Rx for busy doctors: medical transcriptionists

"I love what I do for a living," says Gerry Kelly, who runs All Type, a medical-transcription business, from her home in East Brunswick, New Jersey. Kelly is one of approximately 9,100 members of the American Association of Medical Transcription (AAMT), many of whom are home based. No matter what happesn to the health-care system, the field of medical transcription appears to be headed for strong growth in the 1990s.

At an AAMT conference last year, Robert Love, a Houston attorney specializing in the health-care industry, cited his projection that the industry will expand by 100 percent by the year 2000. In his opinion, barely one-third of the hospital market is being tapped. In addition, health-care facilities don't always have the space or the budget to keep all their transcription work on-site. The money you can earn as a medical transcriptionist, depending on the time you devote, your client base, and your location, ranges from $25,000 to $40,000 a year, according to most reports. Kelly herself made $43,000 last year.

Doctors dictate audiotapes describing patient care, operations, autopsies, and lab reports. Transcriptionists use a transcribing machine to listen to the tapes through headphones; they input the information to a computer. Doctors and hospitals need the records both to ensure consistent patient care and to protect themselves against malpractice suits. The transcribed documents become permanent records of patient care.

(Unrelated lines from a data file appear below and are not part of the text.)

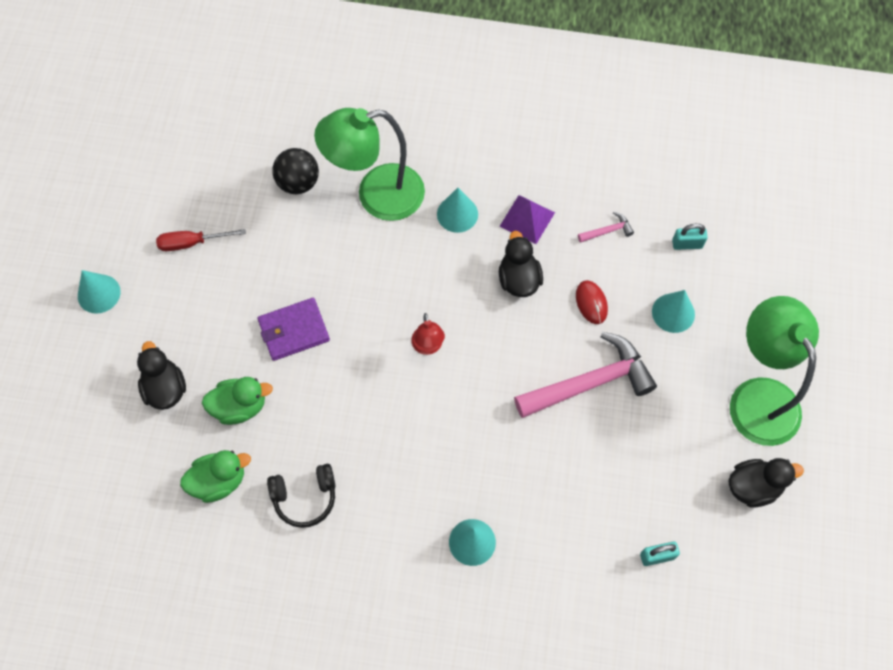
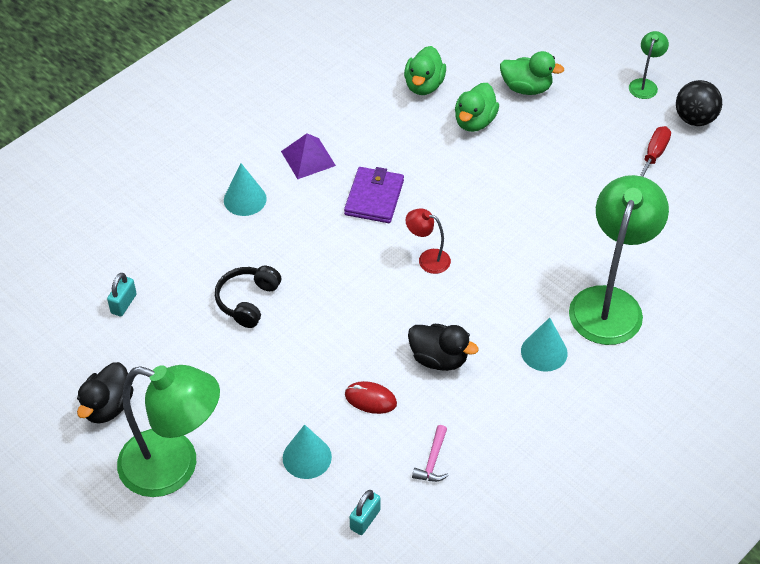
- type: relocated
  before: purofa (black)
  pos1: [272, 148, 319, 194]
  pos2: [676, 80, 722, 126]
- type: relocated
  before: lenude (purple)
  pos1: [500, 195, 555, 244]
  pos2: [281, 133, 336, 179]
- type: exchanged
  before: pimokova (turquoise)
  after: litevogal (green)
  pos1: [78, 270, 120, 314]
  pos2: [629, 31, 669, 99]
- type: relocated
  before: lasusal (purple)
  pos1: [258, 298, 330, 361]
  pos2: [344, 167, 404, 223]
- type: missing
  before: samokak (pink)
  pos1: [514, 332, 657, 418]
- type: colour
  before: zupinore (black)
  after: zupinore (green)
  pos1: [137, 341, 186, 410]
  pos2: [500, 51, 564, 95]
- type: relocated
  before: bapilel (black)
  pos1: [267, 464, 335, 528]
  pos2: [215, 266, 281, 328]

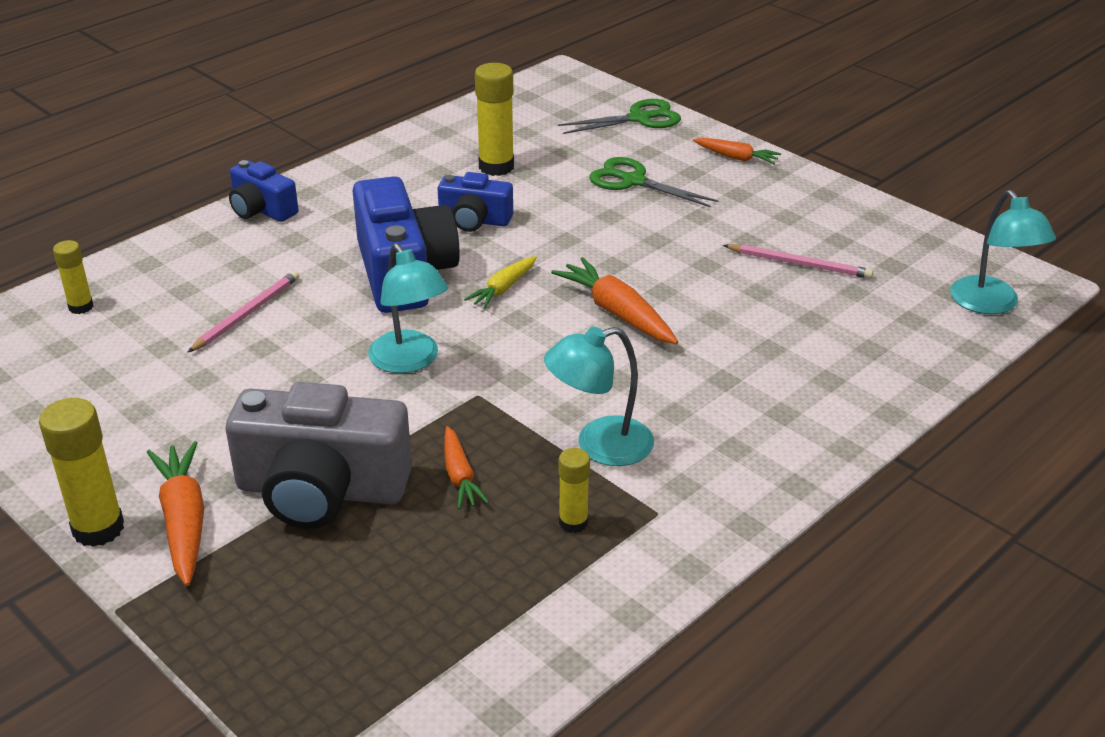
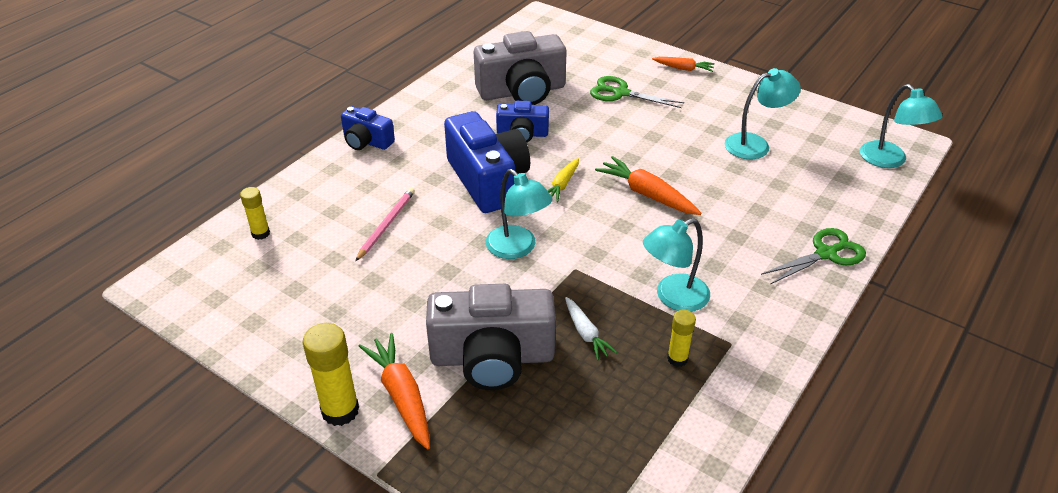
- type: exchanged
  before: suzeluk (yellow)
  after: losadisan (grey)
  pos1: [475, 63, 514, 176]
  pos2: [474, 31, 567, 105]
- type: relocated
  before: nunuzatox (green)
  pos1: [558, 99, 681, 134]
  pos2: [761, 228, 866, 284]
- type: exchanged
  before: tifakex (pink)
  after: litevogal (turquoise)
  pos1: [723, 244, 873, 279]
  pos2: [724, 68, 801, 159]
- type: colour
  before: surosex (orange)
  after: surosex (white)
  pos1: [444, 426, 489, 509]
  pos2: [565, 297, 617, 360]

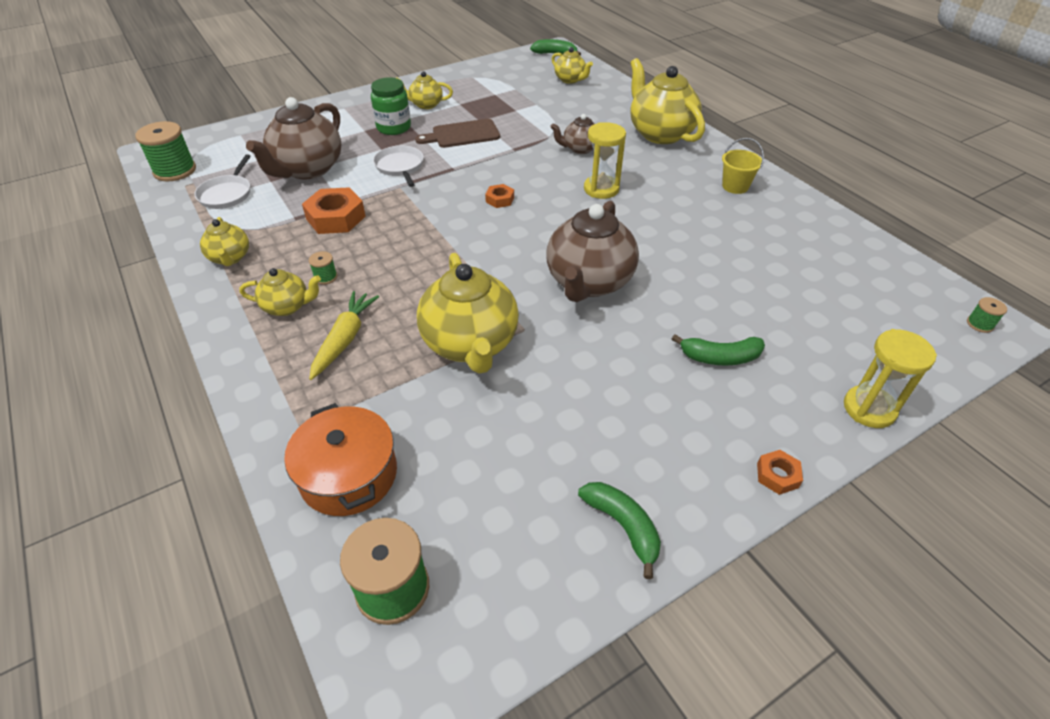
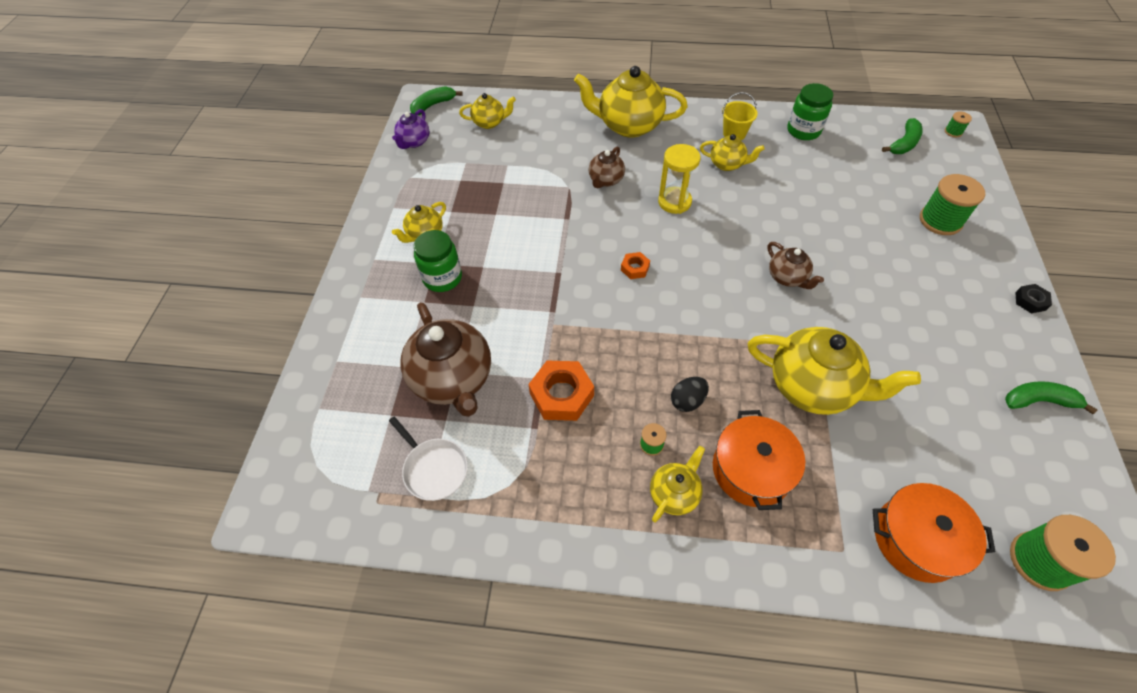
- type: missing
  before: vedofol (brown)
  pos1: [415, 119, 500, 148]
- type: relocated
  before: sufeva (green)
  pos1: [135, 121, 196, 182]
  pos2: [920, 174, 985, 235]
- type: missing
  before: bumekax (white)
  pos1: [373, 145, 424, 187]
- type: size
  before: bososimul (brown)
  pos1: [546, 201, 639, 302]
  pos2: [767, 242, 824, 289]
  scale: 0.52
- type: relocated
  before: bososimul (yellow)
  pos1: [200, 217, 249, 266]
  pos2: [700, 134, 765, 171]
- type: exchanged
  before: surosex (yellow)
  after: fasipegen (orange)
  pos1: [309, 291, 379, 380]
  pos2: [713, 410, 805, 510]
- type: missing
  before: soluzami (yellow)
  pos1: [844, 329, 937, 428]
- type: relocated
  before: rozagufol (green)
  pos1: [672, 334, 765, 366]
  pos2: [882, 118, 923, 154]
- type: colour
  before: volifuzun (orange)
  after: volifuzun (black)
  pos1: [757, 450, 803, 495]
  pos2: [1015, 284, 1052, 313]
- type: appeared
  after: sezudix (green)
  pos2: [787, 83, 833, 140]
- type: appeared
  after: bososimul (purple)
  pos2: [392, 109, 430, 149]
- type: appeared
  after: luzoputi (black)
  pos2: [671, 377, 709, 412]

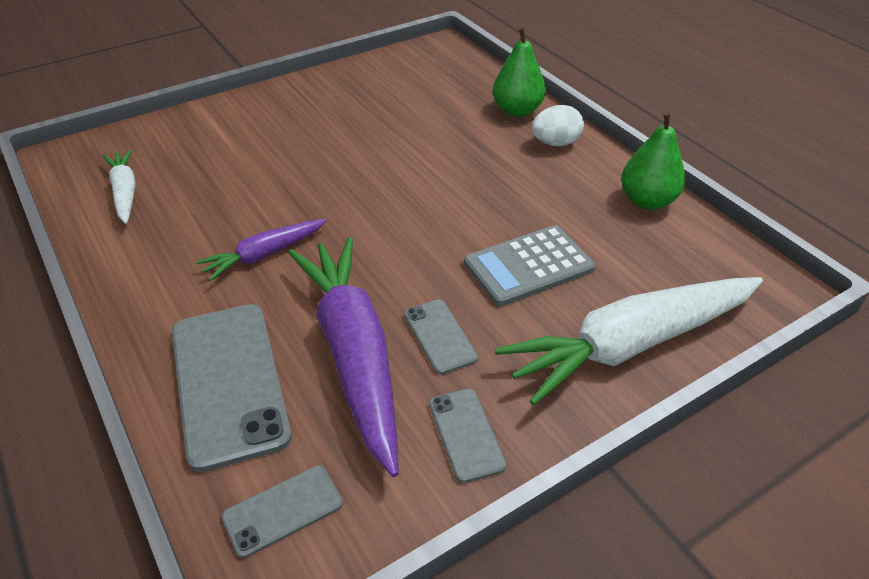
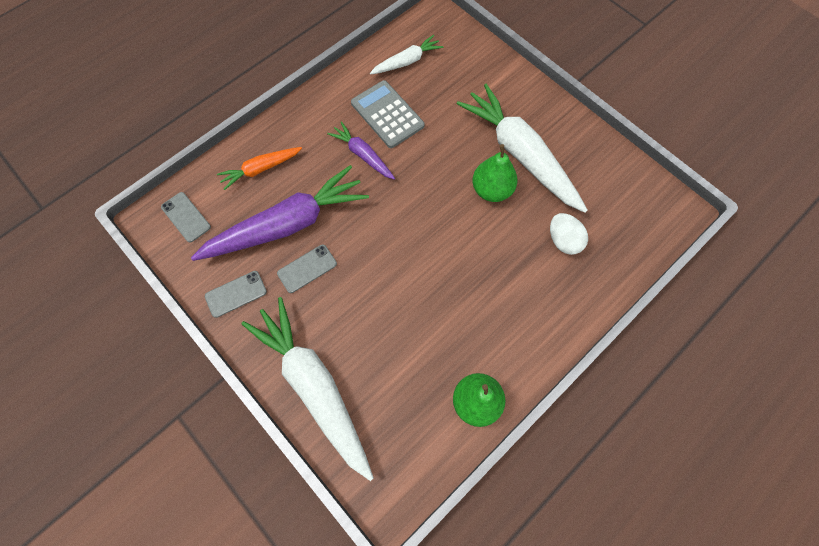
- type: relocated
  before: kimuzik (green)
  pos1: [493, 26, 546, 117]
  pos2: [472, 144, 518, 202]
- type: relocated
  before: luzoputi (white)
  pos1: [532, 105, 584, 146]
  pos2: [550, 213, 588, 255]
- type: relocated
  before: kuvala (grey)
  pos1: [464, 225, 595, 306]
  pos2: [351, 80, 425, 148]
- type: exchanged
  before: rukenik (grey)
  after: surosex (orange)
  pos1: [172, 304, 292, 472]
  pos2: [217, 147, 302, 190]
- type: appeared
  after: surosex (white)
  pos2: [457, 84, 588, 213]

Typing skills are important for medical transcribing, but competence is not measured only in words per minute. "Medical transcription is a language specialty, not a keyboard specialty," says Pat Forbis, a certified medical transcriptionist and director of member services at AAMT. "Your speed and accuracy are determined by how well you know the language doctors use."

The main drawback to medical transcription is that it demands intense mental and physical concentration. Transcriptionists are hooked to headphones listening to doctors' hastily dictated notes for hours on end; when hospitals require quick turnaround, they may work well into the night. And after years of intensive typing, they run the risk of suffering a repetitive motion disorder.